Senators call on FCC's Pai to delay net neutrality vote
Senators call on FCC's Pai to delay net neutrality vote

A letter from 28 Senators to the FCC chairman calls on him to delay its vote on repealing net neutrality over concerns that many of the public comments made on the issue may be fake.

The Senate group is led by Sen. Maggie Hassan, D-N.H., and the letter, addressed to FCC Chairman Ajit Pai, asks that the FCC investigate several unusual issues centered on net neutrality docket's public comment record.

There are several issues at play with the comments that were sent in reply of the proposed move. The Hill reported that 22 million comments were submitted when the FCC opened the public comment period, but many of these may have been faked, something New York Attorney General Eric Schneiderman has been investigating. In addition, 50, 000 comments that were against the repeal may not have been included in the public record.

“Without additional information about the alleged anomalies surrounding the public record, the FCC cannot conduct a thorough and fair evaluation of the public's view on this topic, and should not move forward with a vote on December, 14, 2017,” the letter stated.

Niether the FCC or Pai has yet issued a response to the letter.

Schneiderman's office said it had been stonewalled in his request for FCC records to help in his six-month long investigation, but that changed on Dec. 4 when the FCC's Inspector General's office reversed its original stance and agreed to cooperate. The move was hailed by FCC Commissioner Jessica Rosenworcel in the AG's press statement.

“Our Internet economy is the envy of the world because it is open to all. That is why I support net neutrality. But the FCC is on course to eliminate net neutrality guided by a record corrupted by hundreds of thousands of filings with stolen identities, close to half a million comments from Russian e-mail addresses, and an alleged distributed denial of service attack,” Rosenworcel said, adding, “This is unacceptable.”

She then backed the Senator's call for a delay so a more thorough investigation takes place.

There are a myriad of concerns over the repeal of net neutrality including that ISPs will charge a premium for higher internet access speeds, block users from roaming freely on the internet or that start up businesses will be hindered by an uneven playing field. The FCC chairman on December 5 countered these worries by issuing a lengthy myth vs fact fact sheet to “set the record straight” on his plan, which includes calling the aforementioned fears, and others, myths.

MYTH:  This is the end of the Internet as we know it.

FACT:  The Internet was free and open before the Obama Administration's 2015 heavy-handed Title II Internet regulations, and it will be free and open after they are repealed.

MYTH:  Startups will not be able to compete without Title II regulations.
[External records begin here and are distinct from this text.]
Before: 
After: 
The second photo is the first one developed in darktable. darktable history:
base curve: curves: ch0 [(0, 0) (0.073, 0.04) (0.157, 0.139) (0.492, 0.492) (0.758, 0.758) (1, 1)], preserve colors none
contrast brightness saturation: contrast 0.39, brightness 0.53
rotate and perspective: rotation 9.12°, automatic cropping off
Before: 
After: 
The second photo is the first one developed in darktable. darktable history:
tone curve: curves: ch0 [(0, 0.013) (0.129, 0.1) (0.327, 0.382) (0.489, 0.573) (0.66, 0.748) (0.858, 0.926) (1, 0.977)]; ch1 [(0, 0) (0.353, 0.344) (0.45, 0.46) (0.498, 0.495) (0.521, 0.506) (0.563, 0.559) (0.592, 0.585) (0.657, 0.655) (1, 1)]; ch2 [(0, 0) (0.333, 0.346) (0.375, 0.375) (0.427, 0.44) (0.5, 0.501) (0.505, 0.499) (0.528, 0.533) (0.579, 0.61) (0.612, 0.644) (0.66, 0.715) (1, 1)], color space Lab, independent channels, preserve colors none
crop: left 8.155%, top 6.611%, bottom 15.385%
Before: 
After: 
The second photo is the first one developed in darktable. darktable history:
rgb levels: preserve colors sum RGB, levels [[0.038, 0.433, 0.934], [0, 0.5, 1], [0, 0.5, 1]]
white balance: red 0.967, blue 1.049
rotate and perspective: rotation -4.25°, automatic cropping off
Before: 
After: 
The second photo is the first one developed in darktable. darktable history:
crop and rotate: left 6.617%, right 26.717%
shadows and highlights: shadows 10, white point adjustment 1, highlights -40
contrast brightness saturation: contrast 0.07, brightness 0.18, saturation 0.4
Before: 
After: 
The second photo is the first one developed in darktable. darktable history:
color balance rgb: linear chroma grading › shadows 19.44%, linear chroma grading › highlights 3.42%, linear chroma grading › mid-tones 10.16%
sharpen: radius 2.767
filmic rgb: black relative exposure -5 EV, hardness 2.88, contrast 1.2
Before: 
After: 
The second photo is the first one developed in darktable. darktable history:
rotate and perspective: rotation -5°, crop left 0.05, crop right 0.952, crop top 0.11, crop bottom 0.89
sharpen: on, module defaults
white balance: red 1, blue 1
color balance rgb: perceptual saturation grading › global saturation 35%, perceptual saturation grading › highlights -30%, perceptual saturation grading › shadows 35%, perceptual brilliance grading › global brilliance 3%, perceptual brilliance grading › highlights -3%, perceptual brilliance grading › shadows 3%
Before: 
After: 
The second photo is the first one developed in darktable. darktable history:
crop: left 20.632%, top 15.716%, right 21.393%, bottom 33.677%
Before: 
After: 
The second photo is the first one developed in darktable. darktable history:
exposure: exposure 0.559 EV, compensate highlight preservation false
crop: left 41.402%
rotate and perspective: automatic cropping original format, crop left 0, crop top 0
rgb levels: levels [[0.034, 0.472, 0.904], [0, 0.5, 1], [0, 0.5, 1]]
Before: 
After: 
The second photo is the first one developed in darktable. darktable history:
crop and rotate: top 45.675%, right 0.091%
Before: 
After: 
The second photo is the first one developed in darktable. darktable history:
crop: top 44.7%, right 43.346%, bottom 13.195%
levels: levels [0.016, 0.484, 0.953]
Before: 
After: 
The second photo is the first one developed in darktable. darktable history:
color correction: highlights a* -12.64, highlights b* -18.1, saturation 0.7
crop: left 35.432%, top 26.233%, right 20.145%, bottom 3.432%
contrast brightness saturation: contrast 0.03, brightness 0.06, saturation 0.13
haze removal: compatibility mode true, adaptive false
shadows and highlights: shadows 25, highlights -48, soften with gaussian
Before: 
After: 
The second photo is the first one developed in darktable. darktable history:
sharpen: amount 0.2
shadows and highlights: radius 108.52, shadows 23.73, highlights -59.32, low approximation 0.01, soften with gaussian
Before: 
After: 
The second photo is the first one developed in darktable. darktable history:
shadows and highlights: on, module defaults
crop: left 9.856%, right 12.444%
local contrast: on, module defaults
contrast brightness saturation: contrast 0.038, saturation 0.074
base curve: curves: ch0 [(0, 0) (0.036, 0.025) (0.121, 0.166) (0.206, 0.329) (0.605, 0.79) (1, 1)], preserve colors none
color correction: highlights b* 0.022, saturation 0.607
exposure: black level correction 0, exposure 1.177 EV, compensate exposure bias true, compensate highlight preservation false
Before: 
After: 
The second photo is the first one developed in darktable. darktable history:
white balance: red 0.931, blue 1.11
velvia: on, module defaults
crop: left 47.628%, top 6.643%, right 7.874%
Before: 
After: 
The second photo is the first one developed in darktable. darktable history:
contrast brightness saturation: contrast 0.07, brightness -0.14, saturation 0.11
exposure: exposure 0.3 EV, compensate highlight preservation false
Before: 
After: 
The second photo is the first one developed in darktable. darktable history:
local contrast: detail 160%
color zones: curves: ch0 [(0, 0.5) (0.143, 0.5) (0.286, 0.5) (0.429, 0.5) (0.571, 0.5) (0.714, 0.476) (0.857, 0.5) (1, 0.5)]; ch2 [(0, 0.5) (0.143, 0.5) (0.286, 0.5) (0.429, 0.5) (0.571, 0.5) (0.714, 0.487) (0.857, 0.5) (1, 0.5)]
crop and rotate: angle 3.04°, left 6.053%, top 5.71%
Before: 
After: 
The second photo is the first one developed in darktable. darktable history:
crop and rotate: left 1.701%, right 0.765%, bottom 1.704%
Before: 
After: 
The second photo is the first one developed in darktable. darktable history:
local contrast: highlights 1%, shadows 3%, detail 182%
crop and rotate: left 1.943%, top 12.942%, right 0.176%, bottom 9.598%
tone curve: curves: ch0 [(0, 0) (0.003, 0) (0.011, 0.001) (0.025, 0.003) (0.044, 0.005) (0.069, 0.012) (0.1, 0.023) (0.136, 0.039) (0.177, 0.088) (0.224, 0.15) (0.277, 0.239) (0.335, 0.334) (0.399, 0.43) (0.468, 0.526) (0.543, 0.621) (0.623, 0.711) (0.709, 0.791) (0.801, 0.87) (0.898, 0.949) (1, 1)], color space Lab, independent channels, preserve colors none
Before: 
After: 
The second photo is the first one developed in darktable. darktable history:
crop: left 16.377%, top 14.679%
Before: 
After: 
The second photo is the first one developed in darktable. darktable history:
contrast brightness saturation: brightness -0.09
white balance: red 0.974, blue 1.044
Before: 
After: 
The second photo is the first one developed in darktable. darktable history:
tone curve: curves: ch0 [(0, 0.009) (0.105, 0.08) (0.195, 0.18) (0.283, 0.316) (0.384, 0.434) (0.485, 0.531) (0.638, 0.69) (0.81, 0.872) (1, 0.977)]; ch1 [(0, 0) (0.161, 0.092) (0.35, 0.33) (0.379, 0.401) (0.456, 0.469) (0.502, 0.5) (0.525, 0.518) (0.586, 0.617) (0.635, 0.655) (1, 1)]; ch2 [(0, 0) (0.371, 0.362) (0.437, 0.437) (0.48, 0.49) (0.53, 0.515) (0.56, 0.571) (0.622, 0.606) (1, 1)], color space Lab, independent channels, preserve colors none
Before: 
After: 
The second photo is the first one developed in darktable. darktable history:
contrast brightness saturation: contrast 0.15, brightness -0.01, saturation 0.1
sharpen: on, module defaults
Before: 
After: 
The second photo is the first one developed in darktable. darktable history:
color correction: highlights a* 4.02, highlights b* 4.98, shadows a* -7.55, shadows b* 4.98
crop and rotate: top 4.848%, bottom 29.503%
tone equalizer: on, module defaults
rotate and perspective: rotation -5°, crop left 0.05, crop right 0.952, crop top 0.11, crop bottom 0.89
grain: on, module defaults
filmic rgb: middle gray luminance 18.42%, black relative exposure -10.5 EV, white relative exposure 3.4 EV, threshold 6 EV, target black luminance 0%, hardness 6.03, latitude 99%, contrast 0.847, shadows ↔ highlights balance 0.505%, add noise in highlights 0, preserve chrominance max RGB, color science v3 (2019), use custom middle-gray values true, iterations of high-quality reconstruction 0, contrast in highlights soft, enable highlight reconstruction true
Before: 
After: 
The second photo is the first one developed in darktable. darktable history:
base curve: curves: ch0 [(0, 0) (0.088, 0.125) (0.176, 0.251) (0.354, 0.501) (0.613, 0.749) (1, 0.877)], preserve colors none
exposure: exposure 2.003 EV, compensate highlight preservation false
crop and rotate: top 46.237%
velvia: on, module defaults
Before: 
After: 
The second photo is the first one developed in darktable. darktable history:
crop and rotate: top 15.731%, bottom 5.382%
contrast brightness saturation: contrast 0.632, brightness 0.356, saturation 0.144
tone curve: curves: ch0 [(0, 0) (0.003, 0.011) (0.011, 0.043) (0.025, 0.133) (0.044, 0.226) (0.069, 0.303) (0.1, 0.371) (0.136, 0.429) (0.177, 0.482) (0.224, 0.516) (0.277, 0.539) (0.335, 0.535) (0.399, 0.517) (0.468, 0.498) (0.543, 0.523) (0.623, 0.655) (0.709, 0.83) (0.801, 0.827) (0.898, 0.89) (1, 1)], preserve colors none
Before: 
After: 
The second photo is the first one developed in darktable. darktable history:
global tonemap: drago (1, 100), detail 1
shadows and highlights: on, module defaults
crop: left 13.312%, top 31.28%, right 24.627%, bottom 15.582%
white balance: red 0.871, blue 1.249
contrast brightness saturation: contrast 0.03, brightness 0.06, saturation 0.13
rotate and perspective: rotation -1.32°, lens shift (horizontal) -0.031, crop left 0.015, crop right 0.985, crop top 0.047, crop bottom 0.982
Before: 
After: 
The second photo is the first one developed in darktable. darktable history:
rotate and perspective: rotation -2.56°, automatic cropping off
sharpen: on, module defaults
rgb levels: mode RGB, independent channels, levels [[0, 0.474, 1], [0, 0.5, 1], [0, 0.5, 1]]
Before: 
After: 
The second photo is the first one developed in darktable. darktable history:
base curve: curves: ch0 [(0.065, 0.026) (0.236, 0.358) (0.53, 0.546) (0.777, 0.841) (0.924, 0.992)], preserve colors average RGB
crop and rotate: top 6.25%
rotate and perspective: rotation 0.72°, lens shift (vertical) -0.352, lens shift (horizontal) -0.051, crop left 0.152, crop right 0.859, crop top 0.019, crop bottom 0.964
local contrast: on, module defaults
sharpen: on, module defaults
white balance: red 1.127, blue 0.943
FACT:  Entrepreneurs starting new businesses online thrived long before Title II regulations, and they will continue to flourish with more opportunities to innovate once those regulations are repealed.  Indeed, companies like Google, Facebook, Netflix, and Twitter all started and experienced tremendous growth under the previous light-touch rules.

But Pai's thoughts on the topic have not placated Rosenworcel or fellow FCC Commissioner Mignon Clyburn who a few days earlier came out against repealing the net neutrality in a November 29 blog. In the posting she said start ups can be hindered by ISPs and need a fair environment to thrive and there are examples in the past where broadband providers have not acted properly.

“Broadband providers tell us to trust them – that they have no interest in engaging in anti-consumer or anti-competitive practices. But the record contains many real-world examples when broadband providers blocked lawful applications, such as when several wireless providers blocked Google Wallet in favor of these providers' own affiliated app. Net neutrality principles were established at the FCC as far back as 2004 to prevent exactly this type of bad behavior,” she wrote.